Gantz then moved on to his family’s story — past and present — again to telling effect. He referred to the black and white picture he carries in his wallet of his mother at liberation from Belsen. And to another, this one in color, of his son Nadav, graduating from Paratroopers training. “Between those two photographs lies the story of Israel,” he declared, to cheers. Those photographs “teach us that strength and power must come with high moral standards. They teach us that miracles do not happen on their own.”
Gantz asserted his hardline bona fides by issuing warnings to Iran and to the terror groups, intimating that terror chiefs will not be safe if he runs Israel. (He managed to inject humor into the controversy surrounding Iran’s alleged hacking of his phone: “You know me well — and not only from my cellphone,” he said.) He vowed never to divide Jerusalem, and indicated opposition to Palestinian statehood by promising that “responsibility for security over the entire Land of Israel will remain in the hands of the IDF, and the IDF alone.”
But he also evinced a humane approach, when saying that “I know that the children of Tehran, and the children of Jerusalem, are born free of hate. I know that the Iranian people are waiting for a new dawn — one I hope we will all get to see in our lifetime.”

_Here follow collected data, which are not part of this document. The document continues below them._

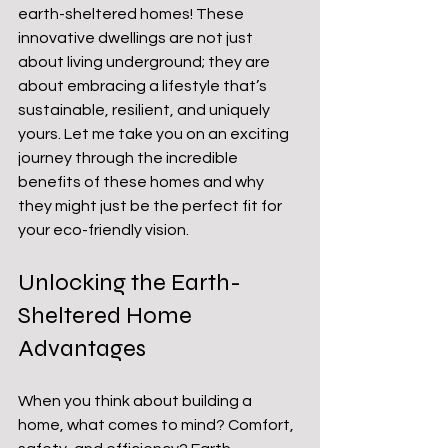
earth-sheltered homes! These 
innovative dwellings are not just 
about living underground; they are 
about embracing a lifestyle that’s 
sustainable, resilient, and uniquely 
yours. Let me take you on an exciting 
journey through the incredible 
benefits of these homes and why 
they might just be the perfect fit for 
your eco-friendly vision.
Unlocking the Earth-
Sheltered Home 
Advantages
When you think about building a 
home, what comes to mind? Comfort, 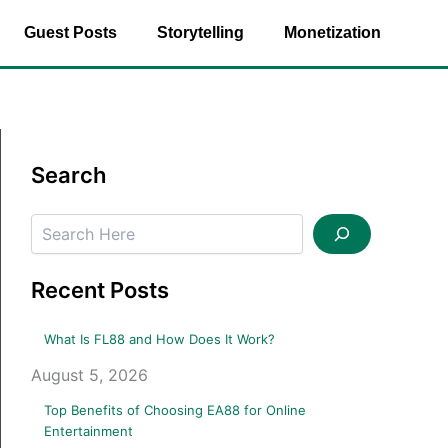
Guest Posts
Storytelling
Monetization
Search
Search
Recent Posts
What Is FL88 and How Does It Work?
August 5, 2026
Top Benefits of Choosing EA88 for Online
Entertainment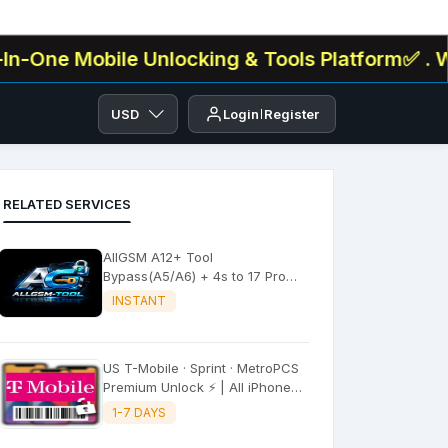
 Mobile Unlocking & Tools Platform✅ . We Offer
USD
Login
Register
RELATED SERVICES
AllGSM A12+ Tool
Bypass(A5/A6) + 4s to 17 Pro
Max All iPADS ✔️
INSTANT
US T-Mobile · Sprint · MetroPCS
Premium Unlock ⚡ | All iPhone
Models
1-7 DAYS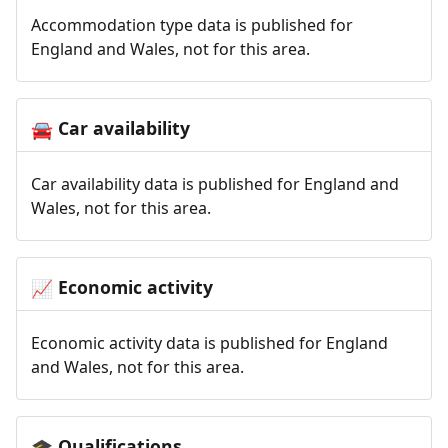
Accommodation type data is published for
England and Wales, not for this area.
Car availability
🚘
Car availability data is published for England and
Wales, not for this area.
Economic activity
📈
Economic activity data is published for England
and Wales, not for this area.
Qualifications
🎓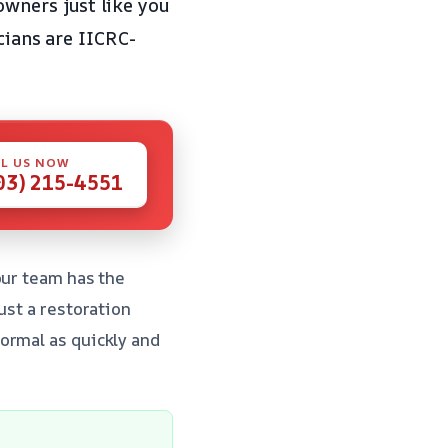
owners just like you
cians are IICRC-
.
L US NOW
03) 215-4551
our team has the
ust a restoration
ormal as quickly and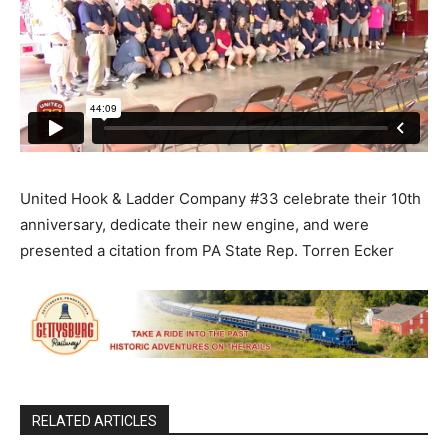
United Hook & Ladder Company #33 celebrate their 10th
anniversary, dedicate their new engine, and were
presented a citation from PA State Rep. Torren Ecker
RELATED ARTICLES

And he promised, “to those that would like to turn a new page: We will extend our hand in peace and we will strive for peace with any honest and willing Arab leader.” Again, he was rewarded with cheers.
Gantz touched on key American Jewish concerns, including over the status of non-Orthodox Judaism, and prayer at the Western Wall. “In Bergen-Belsen, no-one asked: Who is Reform and who is Conservative, who is Orthodox and who is secular. Before going into battle, I never checked to see who had a kippa under their helmet,” he said in a very effective passage. And as for the Kotel: “I can tell you with confidence that the Western Wall is long enough to accommodate everyone. Everyone!”
He praised US President Donald Trump, for recognizing Jerusalem and the Golan Heights as Israeli — again, to warm applause.
And he then related directly to Netanyahu, and the concerns the prime minister’s policies and actions are raising among many Israelis and American Jews. “Divisive dialogue,” he said, “may serve political purposes, but is shredding the fabric that holds us together.”
On his watch, Gantz vowed, “there will be no Kahanists running our country; there will be no racists leading our state institutions; there will be no corruption leading our way.” (There was a very subtle reference to the submarine scandal over which Blue and White is castigating Netanyahu when Gantz promised that “We will firmly keep our security advantage –by air; by land; by sea; and even under the sea.” It was doubtless lost on 99% of the audience.)
He did not name Netanyahu in that passage of criticism. Even at the height of an election campaign, even with the AIPAC family, Israeli politicians hold back when speaking publicly overseas. But the point was made, and the speech was over.
Gantz left the stage to ringing applause. A test had been passed.